By James Wallace Harris, Wednesday, December 9, 2015
If you use the self-service checkout machines at grocery stores, you have effectively voted to give jobs to robots rather than people. We’ve been slowly passing our livelihoods to machines for decades. Guys used to pump our gas. Computers used to be women working at desks doing calculations. We poke ATM machines rather than chat with bank tellers. Taxes were prepared by accountants and bookkeepers, not programs. We bought music and books from clerks in stores. We used to have repairmen heal our gadgets, now we toss them as soon as they break, and just buy cheaper replacements. We purchase the mass produced rather than the hand-crafted. Our factories used to employ millions, but capital moves manufacturing anywhere in the world where labor is cheapest. Their next step is to automate those factories and get rid of the cheapest workers. Even the fast food worker, the starter job for kids and the fallback for the unemployed, are about to be taken over by robots. Robots have begun to do the work of professionals, like lawyers and doctors, and they are getting smarter every day.
Most of us ignore all these trends because we focus on our personal lives. It would be wise if you are planning your career, or living off retirement savings, to read Rise of the Robots: Technology and the Threat of a Jobless Future by Martin Ford. Automation is a disruptive technology that will impact jobs and savings. The book careful details what’s been happening in the past, and warns of what will happen in the near future.
Every day we decide to hire robots through our purchases. Every day we choose robots over people when we buy the cheapest products. Every day we side with capital over workers when we attack unions. Real wages have been dropping since the 1970s. Average household income has only keep par with falling middle-class earnings by having two incomes. Many individuals work two jobs to keep up. The biggest employment sector is the service economy, which generally pays close to the minimum wage. There are two movements to watch. One, to raise the minimum wage to $15 an hour, which benefits labor. The other, is to create robots to do those jobs, that benefits capital. Who will get those jobs in the future: humans or robots? If capital gets its way, it will be machines because you want the cheapest hamburger and fries you can get.
Even though most people in the U.S. are labor, the vast majority sides with capital. For centuries there’s been two forces at play where humans make their living: labor and capital. To understand this read Capital in the Twenty-First Century by Thomas Piketty, a very readable history. Anyone who wants to understand money and savings should read this book. There’s always been a balance between workers and investors. Investors can’t create industries without labor, so labor had a leverage in getting a fair share of the wealth. That leverage has weakened since automation. Capital is about to eliminate most labor costs by buying robots. And we’re letting them. Almost all wealth comes from consumers, and that’s a kind of voting block.

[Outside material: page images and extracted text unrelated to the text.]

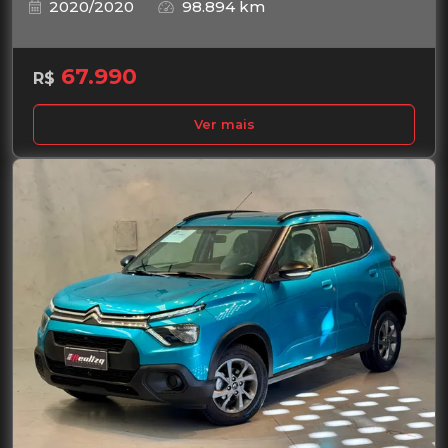
2020/2020
98.894 km
67.990
R$
Ver mais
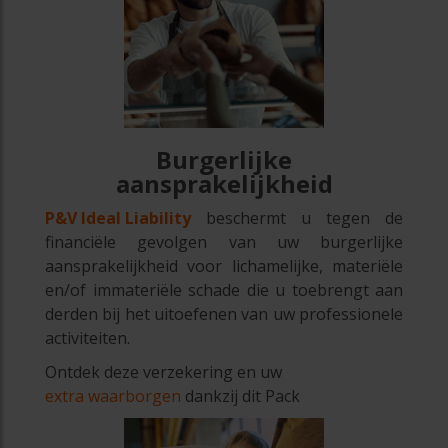
Burgerlijke
aansprakelijkheid
P&V Ideal Liability
beschermt u tegen de
financiële gevolgen van uw burgerlijke
aansprakelijkheid voor lichamelijke, materiële
en/of immateriële schade die u toebrengt aan
derden bij het uitoefenen van uw professionele
activiteiten.
Ontdek deze verzekering en uw
extra waarborgen
dankzij dit Pack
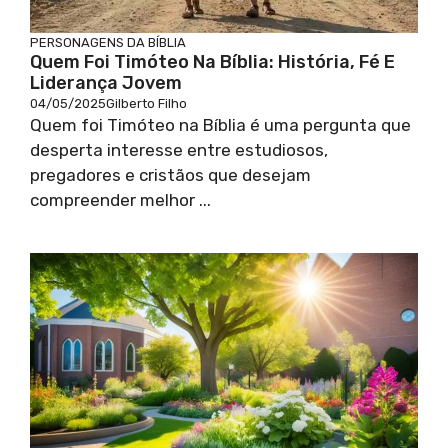
PERSONAGENS DA BÍBLIA
Quem Foi Timóteo Na Bíblia: História, Fé E
Liderança Jovem
04/05/2025
Gilberto Filho
Quem foi Timóteo na Bíblia é uma pergunta que
desperta interesse entre estudiosos,
pregadores e cristãos que desejam
compreender melhor ...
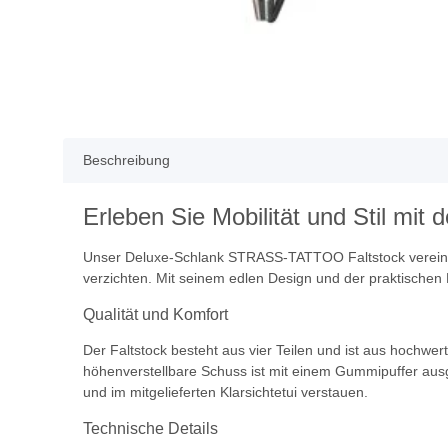
Beschreibung
Erleben Sie Mobilität und Stil m
Unser Deluxe-Schlank STRASS-TATTOO Faltstock vereint Fun
verzichten. Mit seinem edlen Design und der praktischen Fa
Qualität und Komfort
Der Faltstock besteht aus vier Teilen und ist aus hochwer
höhenverstellbare Schuss ist mit einem Gummipuffer ausge
und im mitgelieferten Klarsichtetui verstauen.
Technische Details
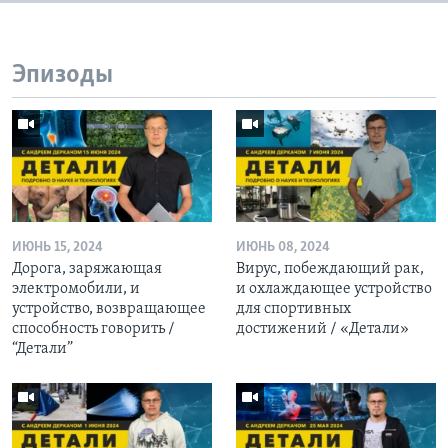
Эпизоды
ИЮНЬ 15, 2024
ИЮНЬ 08, 2024
Дорога, заряжающая
Вирус, побеждающий рак,
электромобили, и
и охлаждающее устройство
устройство, возвращающее
для спортивных
способность говорить /
достижений / «Детали»
“Детали”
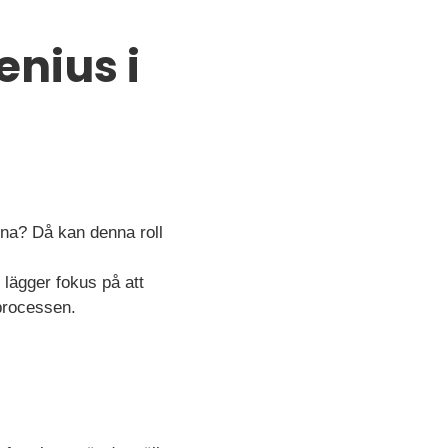
enius i
rna? Då kan denna roll
lägger fokus på att
sprocessen.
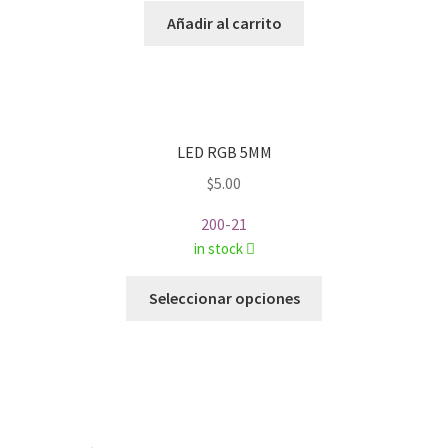
Añadir al carrito
LED RGB 5MM
$
5.00
200-21
in stock
Este
Seleccionar opciones
producto
tiene
múltiples
variantes.
Las
opciones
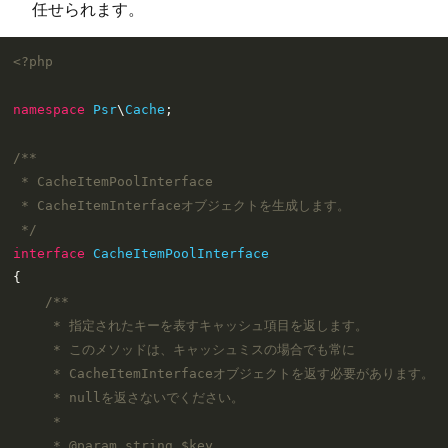
任せられます。
<?php
namespace
Psr
\
Cache
;

/**

 * CacheItemPoolInterface

 * CacheItemInterfaceオブジェクトを生成します。

 */
interface
CacheItemPoolInterface
{

/**

     * 指定されたキーを表すキャッシュ項目を返します。

     * このメソッドは、キャッシュミスの場合でも常に

     * CacheItemInterfaceオブジェクトを返す必要があります。

     * nullを返さないでください。

     *

     * 
@param
 string $key
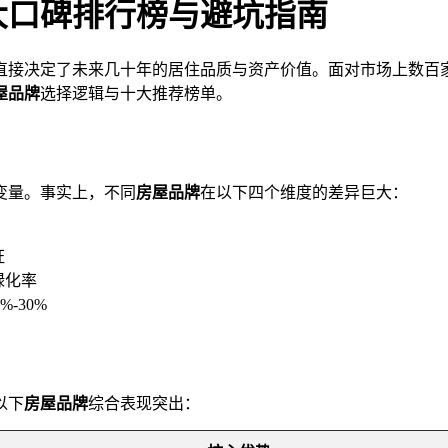
十大口碑排行榜与避坑指南
直接决定了未来几十年的居住品质与资产价值。面对市场上数百
屋品牌
选择逻辑与十大推荐榜单。
变量。事实上，不同
房屋品牌
在以下四个维度的差异巨大：
证
绿化率
-30%
以下
房屋品牌
综合表现突出：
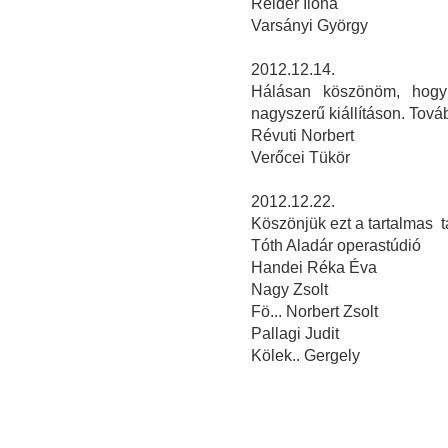
Reider Ilona
Varsányi György
2012.12.14.
Hálásan köszönöm, hogy 
nagyszerű kiállításon. Továb
Révuti Norbert
Verőcei Tükör
2012.12.22.
Köszönjük ezt a tartalmas tá
Tóth Aladár operastúdió
Handei Réka Éva
Nagy Zsolt
Fö... Norbert Zsolt
Pallagi Judit
Kölek.. Gergely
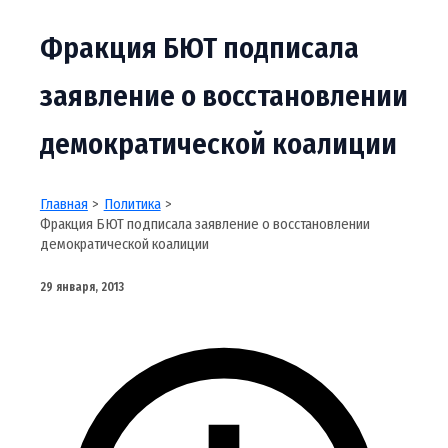
Фракция БЮТ подписала
заявление о восстановлении
демократической коалиции
Главная
Политика
Фракция БЮТ подписала заявление о восстановлении
демократической коалиции
29 января, 2013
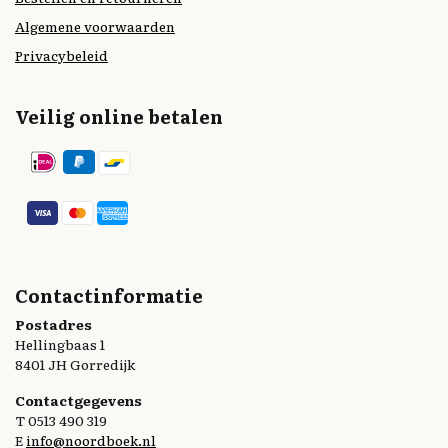
Algemene voorwaarden
Privacybeleid
Veilig online betalen
Contactinformatie
Postadres
Hellingbaas 1
8401 JH Gorredijk
Contactgegevens
T 0513 490 319
E
info@noordboek.nl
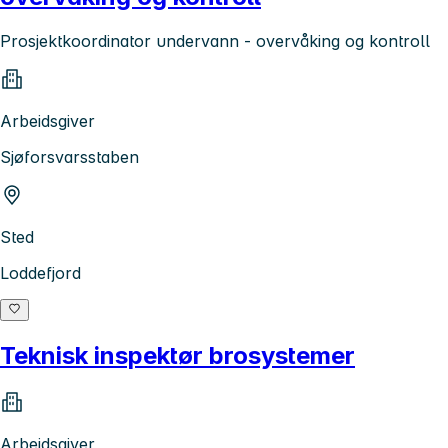
Prosjektkoordinator undervann - overvåking og kontroll
Arbeidsgiver
Sjøforsvarsstaben
Sted
Loddefjord
Teknisk inspektør brosystemer
Arbeidsgiver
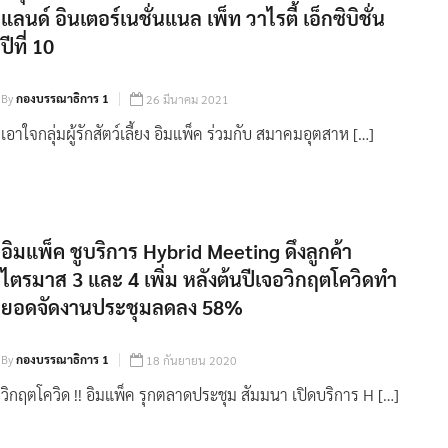
แลนด์ อินเตอร์เนชั่นแนล เพ็ท วาไรตี้ เอ็กซิบิชั่น
ปีที่ 10
By
กองบรรณาธิการ 1
26 มีนาคม 2021
เอาใจกลุ่มผู้รักสัตว์เลี้ยง อิมแพ็ค ร่วมกับ สมาคมอุตสาห […]
อิมแพ็ค ชูบริการ Hybrid Meeting ดึงลูกค้า
ไตรมาส 3 และ 4 เพิ่ม หลังต้นปีเจอวิกฤตโควิดทำ
ยอดจัดงานประชุมลดลง 58%
By
กองบรรณาธิการ 1
18 กันยายน 2020
วิกฤตโควิด !! อิมแพ็ค รุกตลาดประชุม สัมมนา เปิดบริการ H […]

We accept automation and robots buy buying goods and services made by machines. We do this because we want everything on the cheap. To understand where our natural drive for cheapness is leading us, read Cheap: The High Cost of Discount Culture by Ellen Ruppel Shell. We’ve been voting to eliminate people from their jobs since the development of the self-service grocery store.
Like climate change, overpopulation, mass extinction, wealth inequality and all the other major problems we face, we are the cause, and have chosen our path even though we refuse to look where we’re going. We are giving our jobs to C-3PO. It’s a decision we’re making, although most people don’t know it.
To better understand what I’m saying, read these three books. All are easy to read, and entertaining in their presentation of history and facts. We need to stop wasting so much time in escapist entertainment and look around to what’s coming. I’m a lifelong science fiction, and was a computer programmer. I love robots and artificial intelligence. I want us to invent far-out robots that do things humans can’t do, but I don’t want robots taking jobs that humans can do, and need to do.
Civilization is breaking down in countries around the world where young people have no jobs and few prospects. It’s the cause of terrorism. A stable society needs to have most people working, even at jobs a machine could do.